Two SPUR recommendations that were not included in this ballot measure are giving the mayor veto power over legislation and establishing an Office of Controller. We believe these to be two of our strongest and most important recommendations and — given how rare charter amendments of this nature are in cities — we see it as a missed opportunity that they didn’t make it into this measure. Despite this, we still believe Measure X to be a transformative measure for Oakland.
Who Supports This Measure?
Measure X has received mixed support across the City of Oakland. It is supported by Oakland Rising, opposed by the League of Women Voters in Oakland and garnered a “mixed opinion” rating from the Black Lives Voter Guide, Oakland.

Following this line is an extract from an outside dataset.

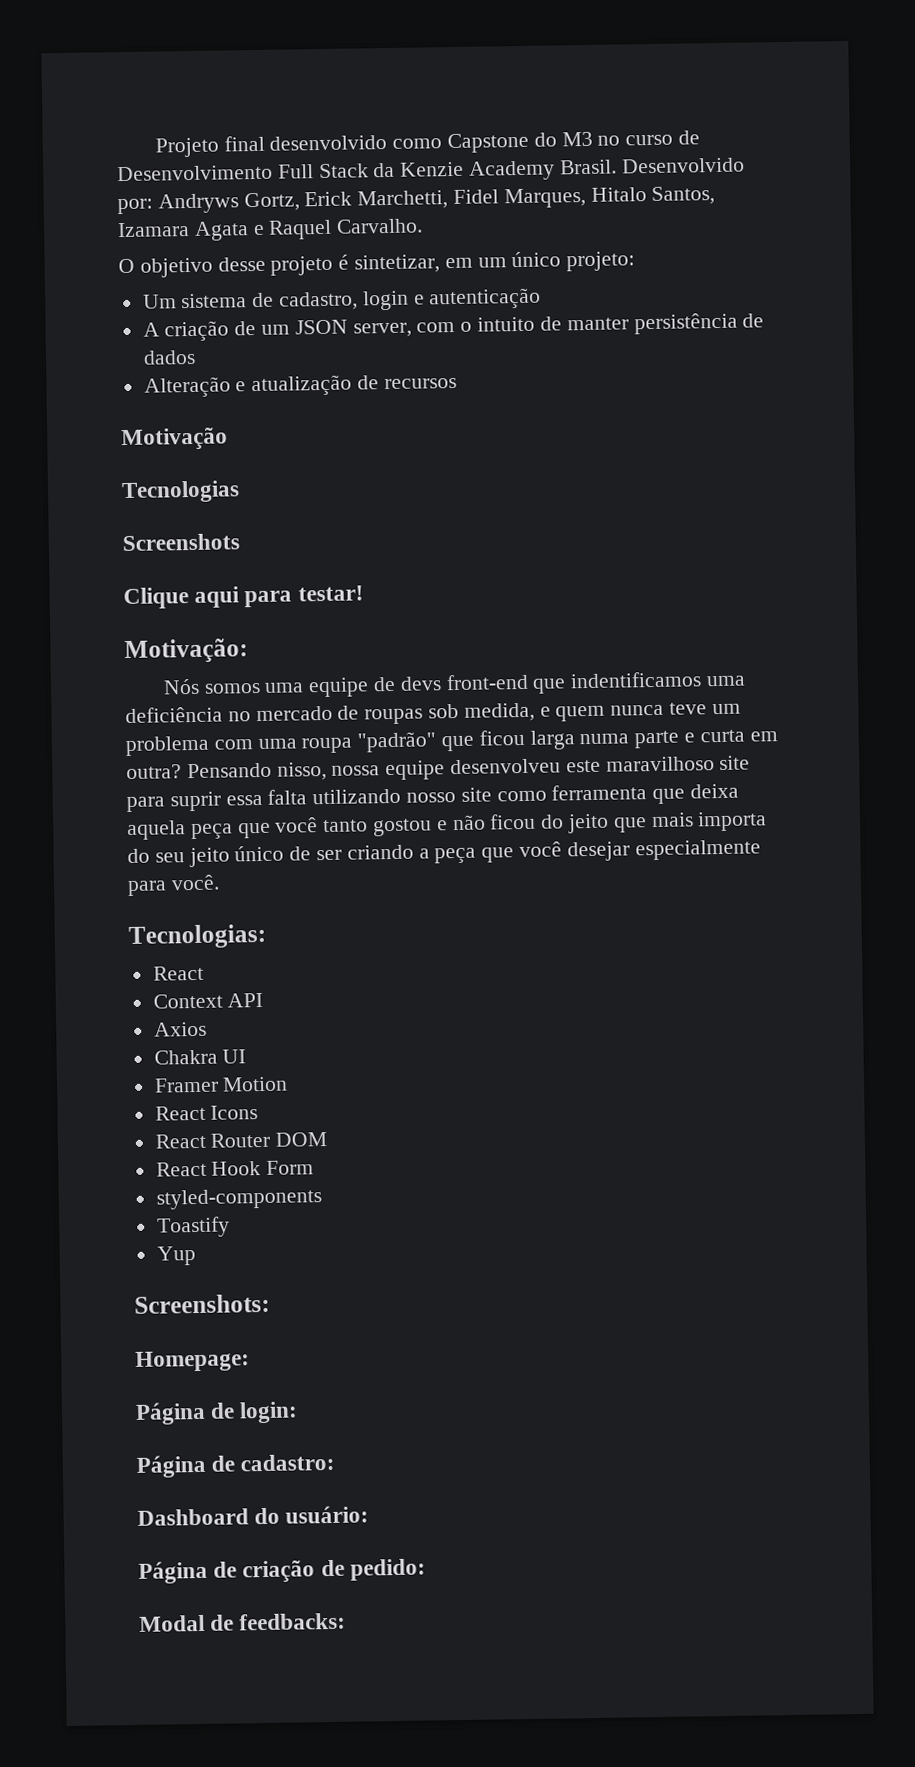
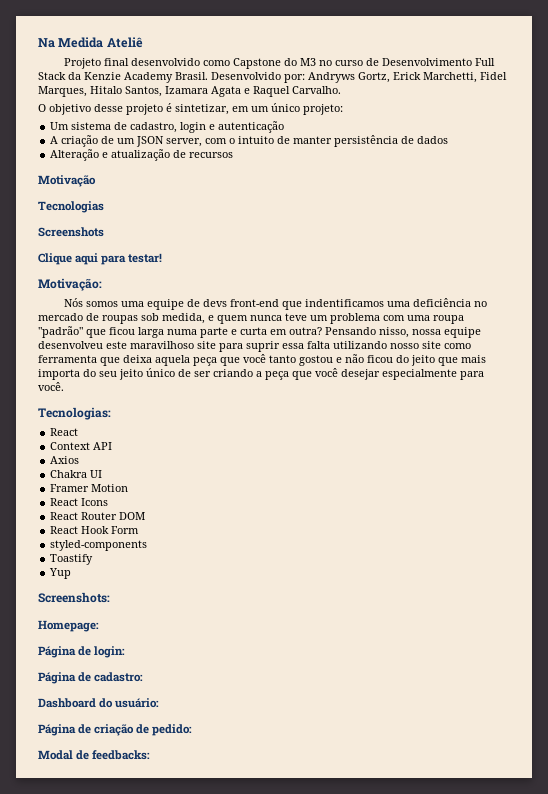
(154, 147) none -> [38,37,143,48] Na Medida Ateliê //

Several of Oakland’s 10 mayoral candidates have discussed their desires for improving the workings of government in Oakland, and Loren Taylor and Seneca Scott have explicitly cited SPUR’s report as a blueprint for this change in interviews. SPUR’s recommendation to create a city controller position, while not included in Measure X, was supported by three of the five candidates who participated in SPUR’s recent mayoral forum.
What Does SPUR Think?
Measure X would not address all of the Oakland’s governance challenges. Primarily, SPUR believes this measure could do more to resolve Oakland’s confusing hybrid governance system by strengthening the role of the mayor. Additionally, the measure does not create an Office of Controller, which we believe is critical for the financial health of the city. However, it does include important changes to help improve Oakland’s government, many of which SPUR has called for, including term limits, the ability to increase salaries for councilmembers, and minimum staffing for the city auditor. Overall, we believe this measure includes many steps in the right direction and is worthy of support.